L'allenatore del Lecce come sempre senza peli sulla lingua. Nel ritiro di Cavalese, ha fatto conoscere il suo pensiero anche sulla squadra giallorossa edizione 2004/2005: «C'è da acquistare un portiere eforse qualche altro elemento. Comunque, ho scelto questo club perché si avvicina alle mie idee di lavoro»

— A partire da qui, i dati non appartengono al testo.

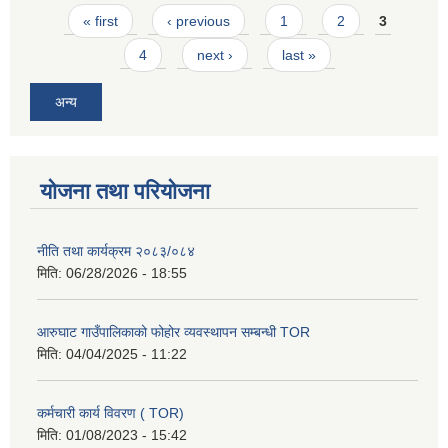
Pages
« first
‹ previous
1
2
3
4
next ›
last »
अन्य
योजना तथा परियोजना
नीति तथा कार्यक्रम २०८३/०८४
मिति:
06/28/2026 - 18:55
आरुघाट गाउँपालिकाको फोहोर व्यवस्थापन सम्बन्धी TOR
मिति:
04/04/2025 - 11:22
कर्मचारी कार्य विवरण ( TOR)
मिति:
01/08/2023 - 15:42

CAVALESE - Con un esile filo di voce circondato da un nugolo di giornalisti, Zednek Zeman ha fatto conoscere il suo pensiero sul Lecce edizione 2004/2005, tenendo un'improvvisata conferenza stampa all'aria aperta, ai bordi del verdeggiante campo sportivo «Dossi» di Cavalese. E' stato il solito Zeman, incisivo nei concetti e poco incline ai giri di parole. Si è confermato, in questo primo incontro con i giornalisti leccesi, lo Zeman che ha pagato caro le denunce sul doping nello sport e soprattutto nel calcio. Quattro anni dopo, rieccolo al timone di una squadra di Serie A: il Lecce. «Ho scelto il Lecce perché è una società che si avvicina alle mie idee di lavoro - ha esordito Zeman -. Anche quest'anno sta puntando sui giovani ed io ho sempre avuto una particolare attenzione verso quei giovani che hanno voglia di emergere e di affermarsi. In questo Lecce ce ne sono tanti e son convinto che, alla fine, otterremo i risultati voluti».

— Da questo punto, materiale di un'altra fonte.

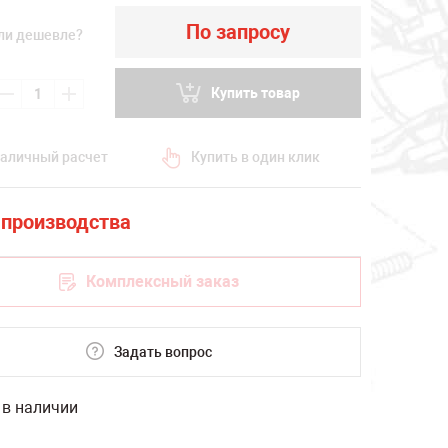
По запросу
ли дешевле?
Купить товар
аличный расчет
Купить в один клик
Комплексный заказ
Задать вопрос
 в наличии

C'è chi chiede a Zeman quanto abbia dovuto pagare per le accuse al Palazzo. «Ho pagato quel che c'era da pagare - ha confidato. Però sto continuando ad allenare e ciò è una conferma della mia volontà di non arrendermi mai. Ritorno in A a distanza di quattro anni e debbo dire che ritrovo un calcio con gli stessi problemi di allora. C'era e continua a esserci molta confusione». E a chi gli chiede come si comporterà il suo Lecce, Zeman fa notare che «è una squadra che potrà dare parecchie soddisfazioni o almeno così mi auguro. Al momento il campionato esprime alcuni valori e diciamo pure indica una classifica approssimativa: Juve, Inter, Milan e Roma saranno le squadre pronte a darsi battaglia per vincere lo scudetto. Dopo le quattro più forti ci metto anche il Lecce che, ripeto, ha potenzialità per ben figurare».

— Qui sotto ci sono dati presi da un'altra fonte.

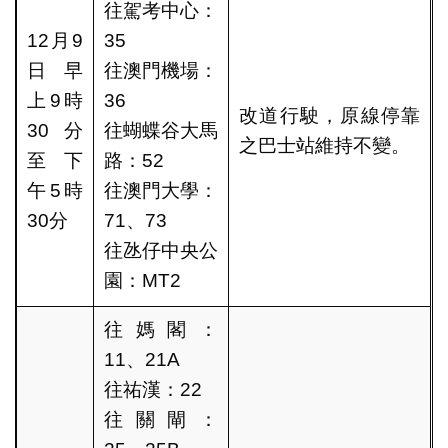
往駕考中心：
12月9
35
日早
往澳門機場：
上9時
36
改道行駛，原線停靠
30分
往蝴蝶谷大馬
之巴士站維持不變。
至下
路：52
午5時
往澳門大學：
30分
71、73
往氹仔中央公
園：MT2
往媽閣：
11、21A
往祐漢：22
往關閘：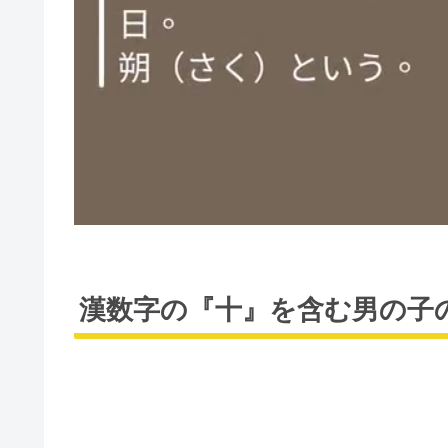
漢数字の『十』を含む男の子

A chi dice che si tratta ancora di un Lecce incompleto, Zeman è d'accordo. «C'è da acquistare un portiere - ha aggiunto Zeman - e forse anche qualche altro elemento. E' andato via Chevanton, ma ci sono altri giovani di valore, bravi come l'uruguagio che pure era giovane». Corvino ha fatto sapere che sta cercando di convincere il Parma a cedergli nuovamente in prestito il portiere Sicignano.